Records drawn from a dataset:
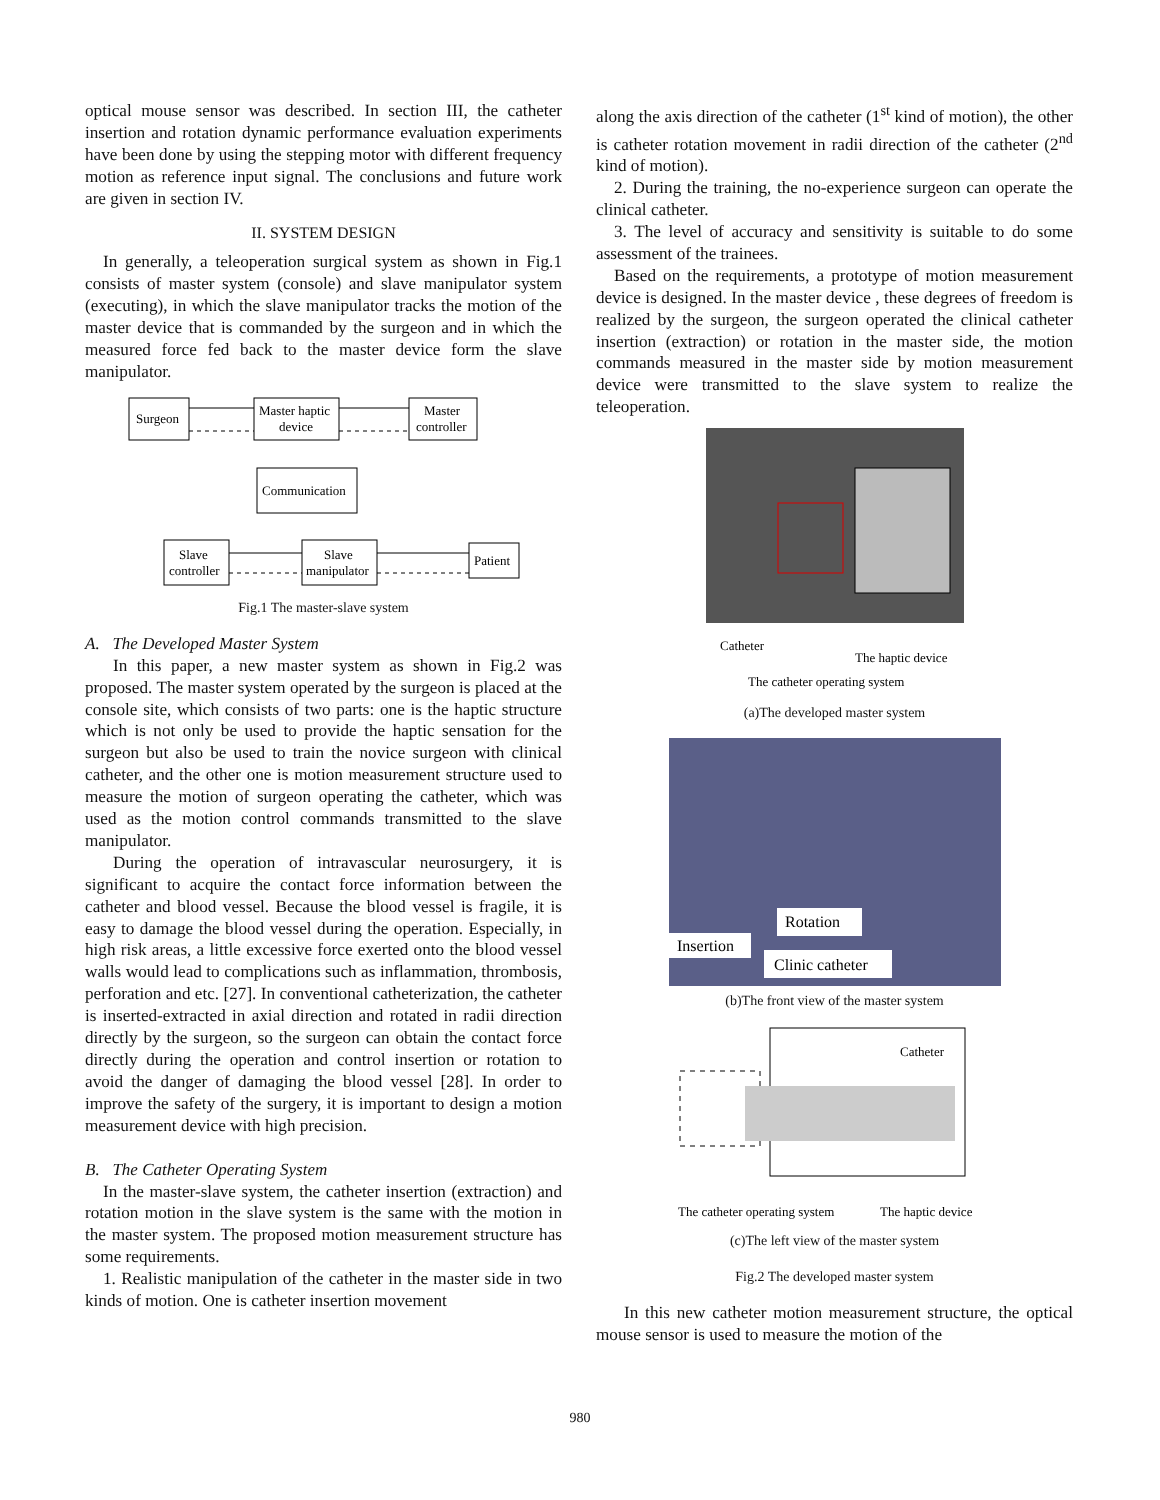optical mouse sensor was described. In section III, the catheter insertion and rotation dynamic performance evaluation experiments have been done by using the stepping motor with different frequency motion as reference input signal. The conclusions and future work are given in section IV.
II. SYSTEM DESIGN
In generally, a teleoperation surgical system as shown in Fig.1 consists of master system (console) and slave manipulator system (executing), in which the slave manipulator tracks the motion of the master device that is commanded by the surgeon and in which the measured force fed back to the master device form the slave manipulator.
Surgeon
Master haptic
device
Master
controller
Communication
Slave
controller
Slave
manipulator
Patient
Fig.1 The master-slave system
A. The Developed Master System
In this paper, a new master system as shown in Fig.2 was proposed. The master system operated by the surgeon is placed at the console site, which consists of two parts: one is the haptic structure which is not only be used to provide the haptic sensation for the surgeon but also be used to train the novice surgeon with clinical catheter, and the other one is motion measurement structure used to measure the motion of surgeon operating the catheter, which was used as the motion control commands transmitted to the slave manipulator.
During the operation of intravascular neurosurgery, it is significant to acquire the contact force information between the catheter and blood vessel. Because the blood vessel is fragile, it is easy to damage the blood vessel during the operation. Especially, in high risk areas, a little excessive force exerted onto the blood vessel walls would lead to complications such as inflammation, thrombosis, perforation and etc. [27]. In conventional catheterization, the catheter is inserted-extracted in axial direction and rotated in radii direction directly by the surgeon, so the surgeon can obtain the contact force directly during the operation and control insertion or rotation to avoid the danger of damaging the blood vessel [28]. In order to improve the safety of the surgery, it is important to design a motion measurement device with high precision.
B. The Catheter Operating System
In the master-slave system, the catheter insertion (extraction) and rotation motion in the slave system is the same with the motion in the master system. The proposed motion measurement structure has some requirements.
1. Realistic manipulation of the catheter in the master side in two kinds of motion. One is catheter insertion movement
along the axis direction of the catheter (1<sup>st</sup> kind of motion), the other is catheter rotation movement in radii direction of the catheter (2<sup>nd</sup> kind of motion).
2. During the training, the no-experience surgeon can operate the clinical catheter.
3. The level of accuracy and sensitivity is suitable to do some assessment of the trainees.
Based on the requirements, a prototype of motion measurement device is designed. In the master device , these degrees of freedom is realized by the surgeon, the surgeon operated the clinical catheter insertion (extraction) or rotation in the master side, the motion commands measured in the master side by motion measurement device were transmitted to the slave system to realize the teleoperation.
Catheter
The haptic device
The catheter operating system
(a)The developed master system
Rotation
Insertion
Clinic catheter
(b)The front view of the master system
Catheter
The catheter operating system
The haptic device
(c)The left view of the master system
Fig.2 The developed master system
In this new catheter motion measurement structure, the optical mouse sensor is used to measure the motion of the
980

◆ Assignment: Among the entries above, which lines include "haptic"? List them all.

◆ Response to this exercise:
Master haptic
In this paper, a new master system as shown in Fig.2 was proposed. The master system operated by the surgeon is placed at the console site, which consists of two parts: one is the haptic structure which is not only be used to provide the haptic sensation for the surgeon but also be used to train the novice surgeon with clinical catheter, and the other one is motion measurement structure used to measure the motion of surgeon operating the catheter, which was used as the motion control commands transmitted to the slave manipulator.
The haptic device
The haptic device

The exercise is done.